++++ RECORDS PROVIDED ++++

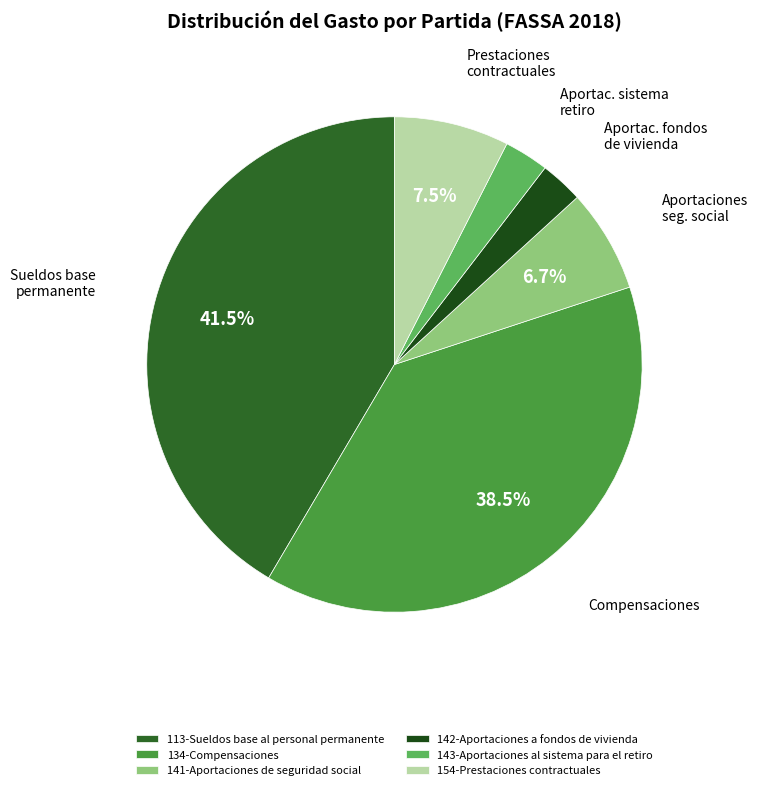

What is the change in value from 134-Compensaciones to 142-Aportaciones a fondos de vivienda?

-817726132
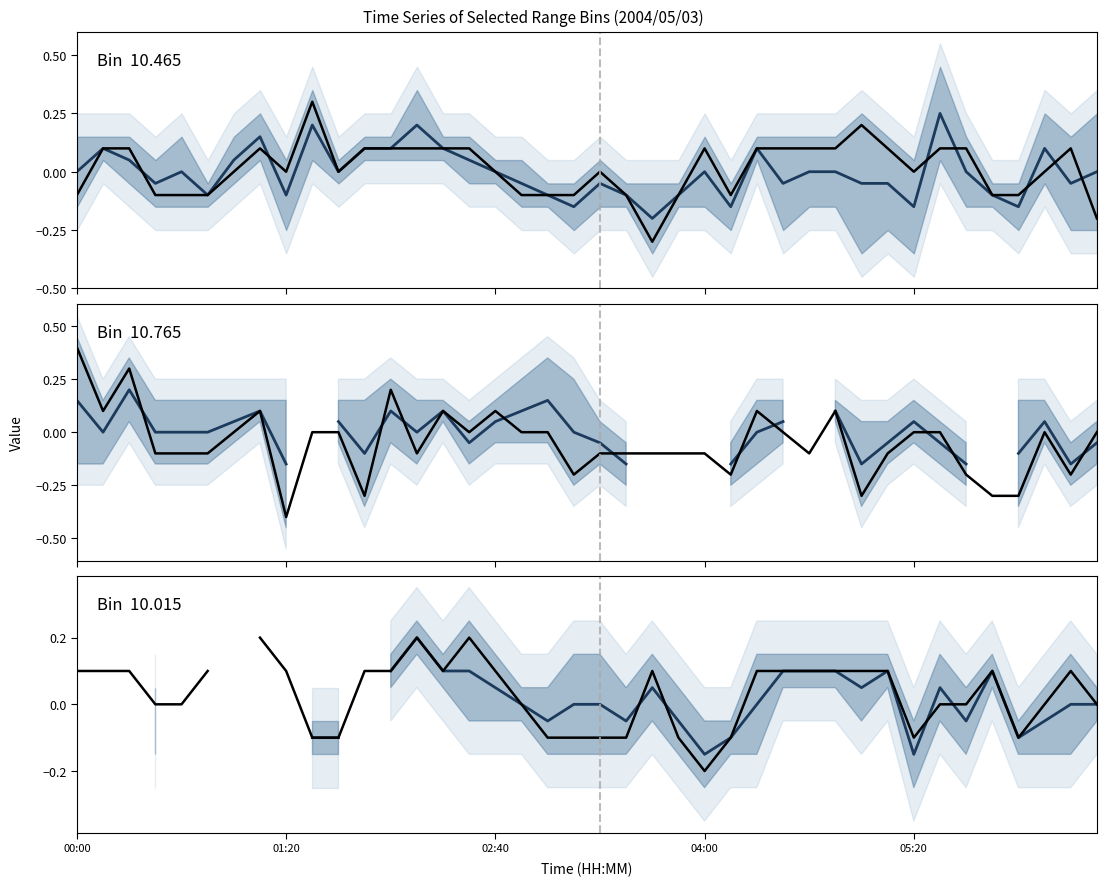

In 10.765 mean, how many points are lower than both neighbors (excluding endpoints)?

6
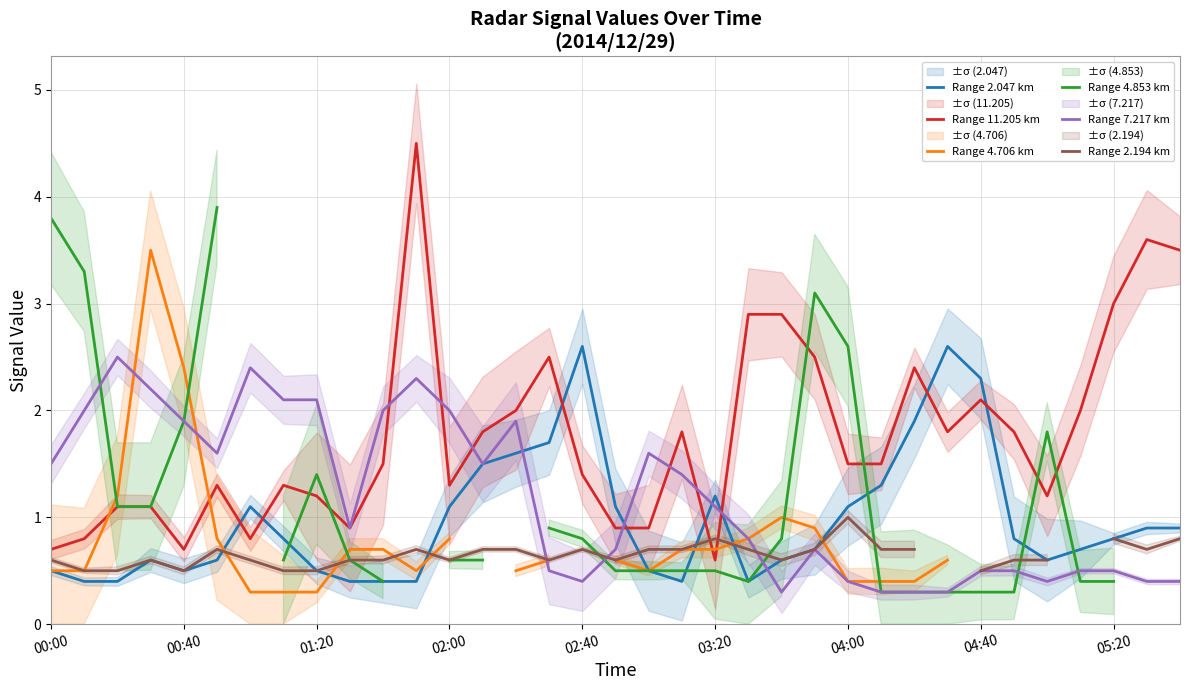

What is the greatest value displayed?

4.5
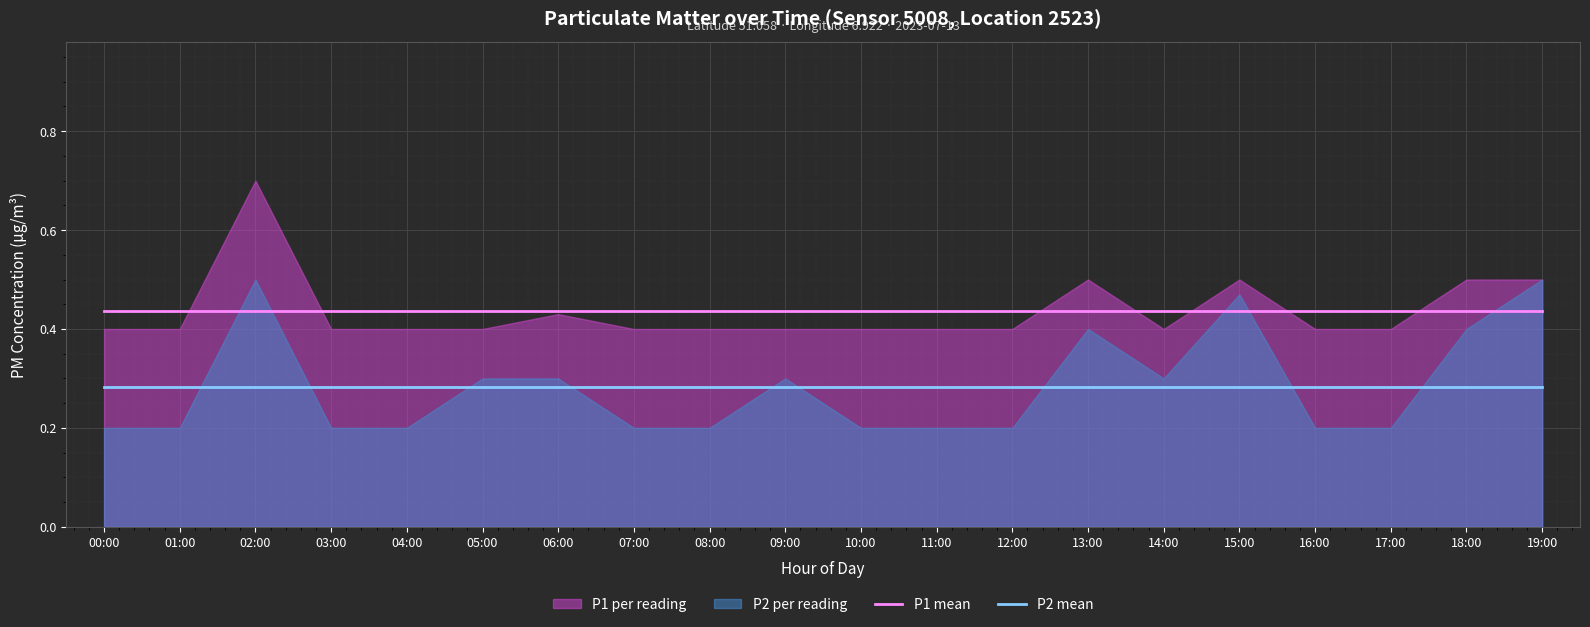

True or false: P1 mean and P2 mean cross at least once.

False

++++

§ **WHAT IS EXPECTED**
Return every line above that contains the word "value". Case counts.

§ **WRITTEN SOLUTION**
What is the change in value from 134-Compensaciones to 142-Aportaciones a fondos de vivienda?
What is the greatest value displayed?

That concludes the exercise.